Este cabrón no va a cambiar nunca.
—Veo que mantienes las viejas costumbres, Rivas.
—Lo que funciona no hay que tocarlo, ya lo sabes. —Cristóbal hablaba sin levantar la vista de la cavidad nasal que tenía delante—. Imagino que, antes de coserme a preguntas, tendrás la decencia de presentarme a la persona que viene contigo.
Loor aún no había abierto la boca. Permanecía en segundo plano, su zona de confort desde que llegó a Madrid. Instintivamente, se atusó el pelo. Lo hacía sin darse cuenta siempre que alguien hablaba de ella en su presencia. Se adelantó.
—Mi nombre es Loor Galván. Encantada de conocerle, doctor Rivas. El agente Nash me ha hablado poco de usted… pero suficiente.
—Le he hablado poco pero muy bien, Cristóbal. Que es lo importante.
—Veo que sigues siendo un mitómano.
—No te admiro ni un poco, no te equivoques —repuso Axel—. ¿Quién te crees que eres? ¿Mick Jagger?
Loor agarró a Axel por el antebrazo.
—La mitomanía es un trastorno psicológico que consiste en mentir de manera compulsiva y patológica. El doctor Rivas tiene razón en lo que dice.
Joder.
—Ya lo sabía. No os creáis tan listos.
—Ahí tiene, agente Galván, una prueba más de su mitomanía —cerró Cristóbal señalando a Axel.

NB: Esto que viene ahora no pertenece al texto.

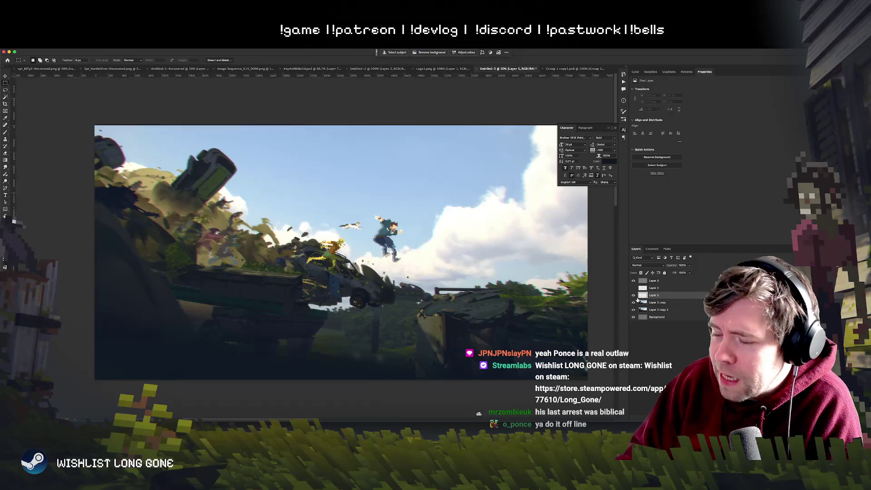
Try a radial darkening gradient across the scene, then undo it
{"action": "left_click_drag", "start_coordinate": [296, 253], "coordinate": [330, 246]}
{"action": "key", "text": "g"}
{"action": "left_click_drag", "start_coordinate": [246, 239], "coordinate": [175, 331]}
{"action": "key", "text": "super+z"}
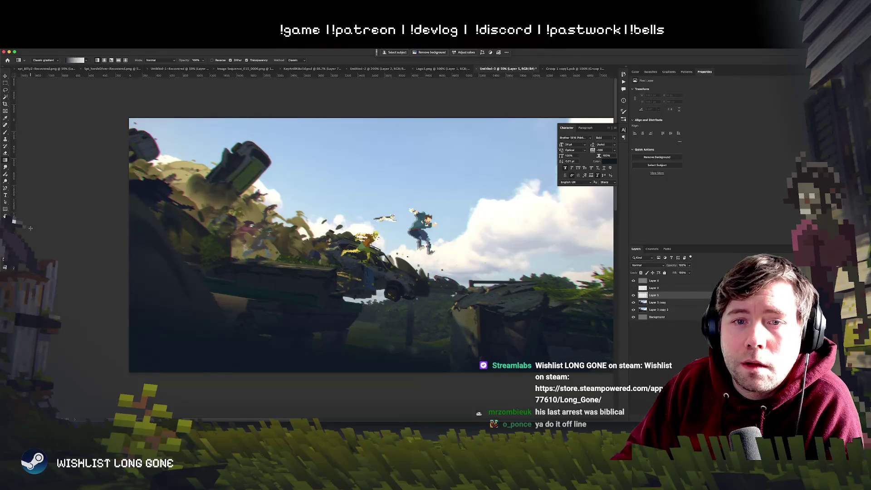
Fill the new layer with a bright blue foreground and set its blend mode to Lighten
{"action": "left_click", "coordinate": [7, 216]}
{"action": "left_click", "coordinate": [245, 193]}
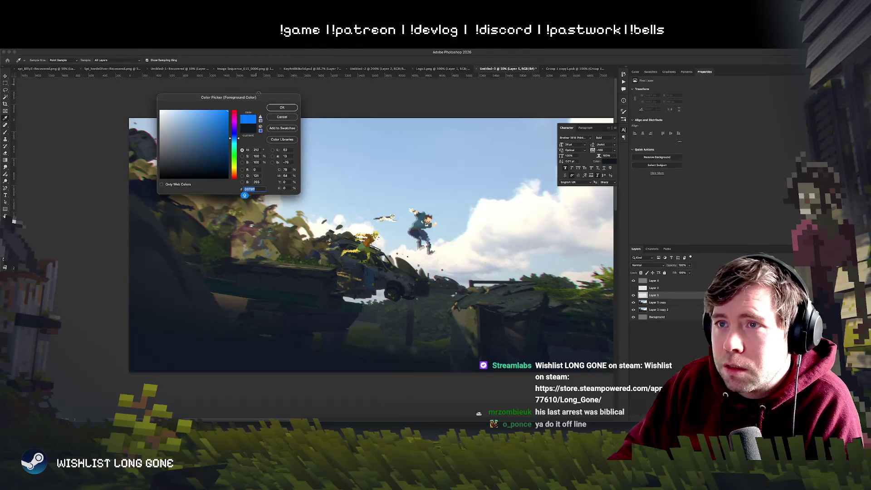
{"action": "left_click", "coordinate": [274, 109]}
{"action": "scroll", "coordinate": [295, 206], "scroll_direction": "right", "scroll_amount": 3}
{"action": "key", "text": "alt+BackSpace"}
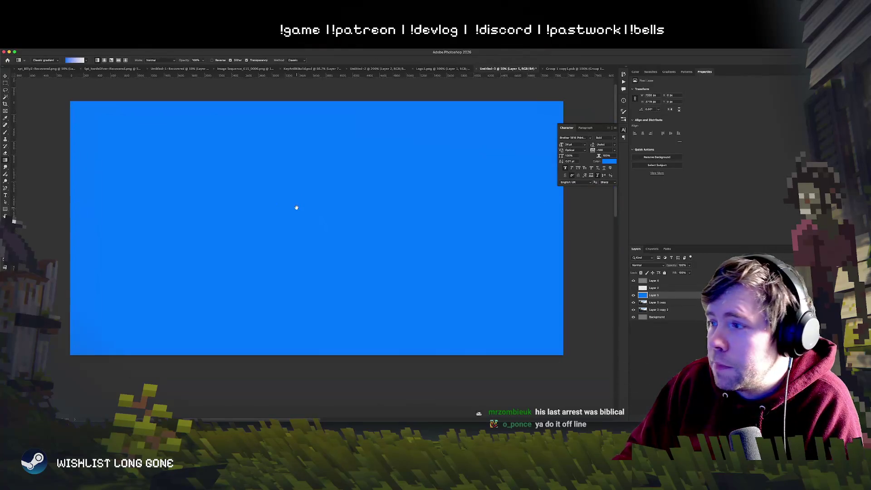
{"action": "left_click", "coordinate": [649, 266]}
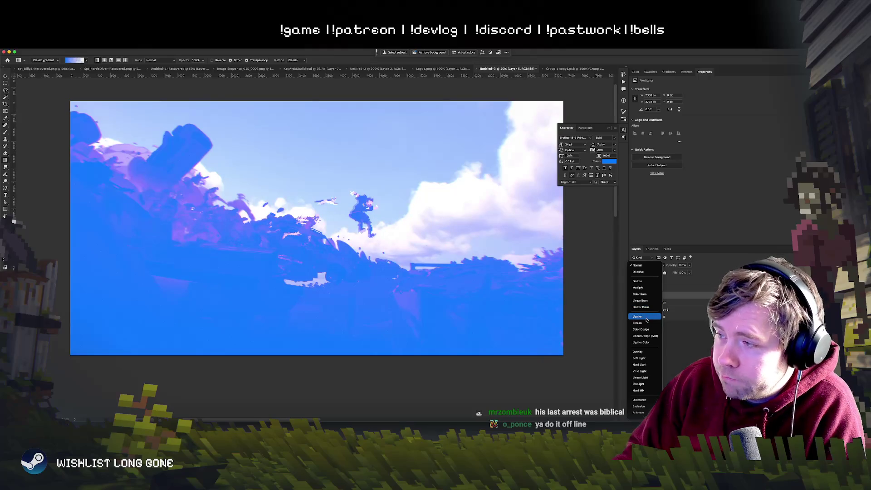
{"action": "left_click", "coordinate": [646, 317]}
Drop the blue layer's Hue/Saturation Lightness to -100, darkening it nearly to black
{"action": "scroll", "coordinate": [314, 205], "scroll_direction": "up", "scroll_amount": 2}
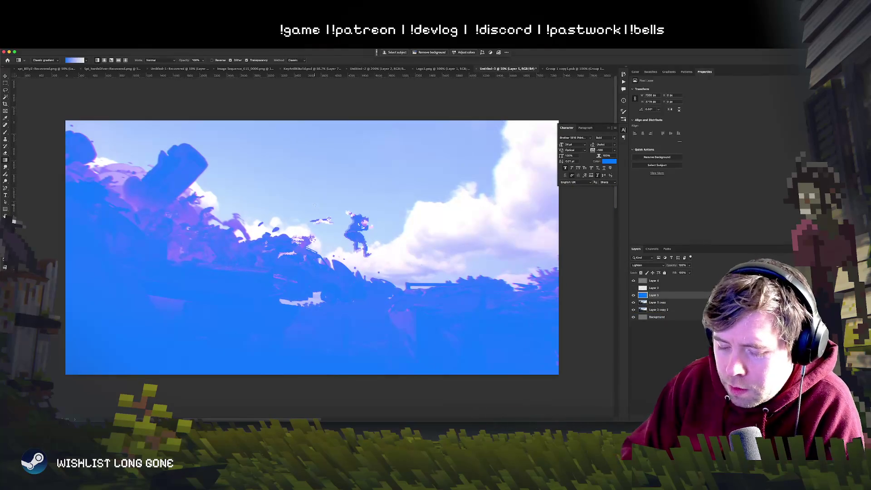
{"action": "key", "text": "ctrl+u"}
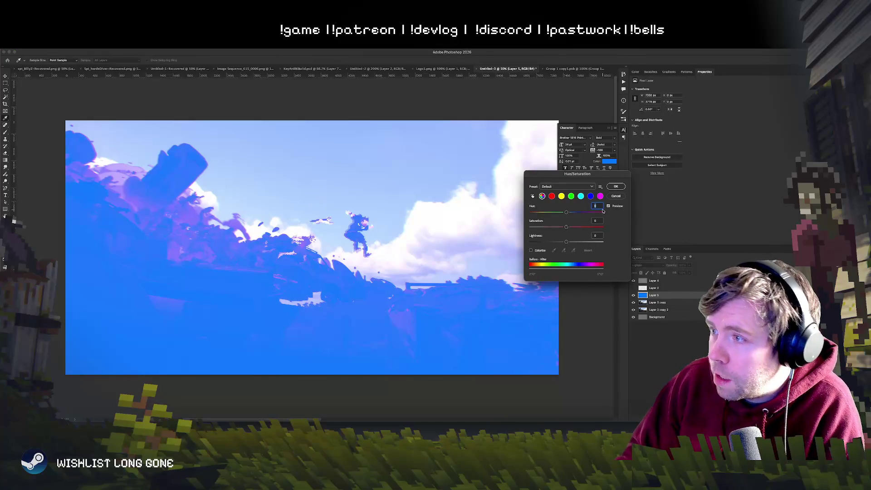
{"action": "left_click_drag", "start_coordinate": [566, 242], "coordinate": [538, 244]}
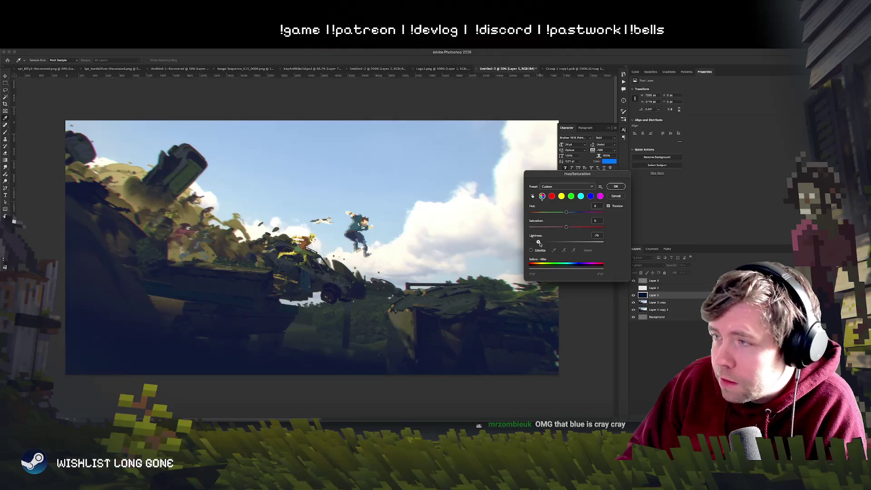
{"action": "left_click_drag", "start_coordinate": [536, 244], "coordinate": [532, 244]}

Loor sonrió. Dio un paso al frente. Siempre lograba sentirse cómoda rodeada de gente mayor, y sus elucubraciones situaban al doctor Rivas muy cerca de la jubilación. No tanto por las canas que aclaraban su nuca, o por la carretera de arrugas que atravesaba su frente, como por su manera de estar. El doctor Rivas estaba como están las personas que ya han vivido suficiente. Un estado que no se alcanza al cumplir una determinada edad sino que es algo más etéreo. Algo que a él le había dado su trabajo. Tantas horas interrogando a la muerte le habían proporcionado una calma rotunda. La tranquilidad que da el conocimiento.
Axel se fijó en la mirada inquieta de su amigo. Sus pupilas seguían vibrando por encima de las gafas. La nariz respingona… Todo él era respingón. Los años le habían redondeado. Su cuerpo parecía formado por tres ruedas de diferente tamaño. Las piernas. El tronco. La cabeza. Su incipiente alopecia y su papada remataban un conjunto cinematográfico. Se había convertido en la silueta de Alfred Hitchcock. Axel concluyó que si le diese por hacer un cameo, donde mejor encajaría el doctor Cristóbal Rivas era, sin lugar a dudas, en El hombre que sabía demasiado.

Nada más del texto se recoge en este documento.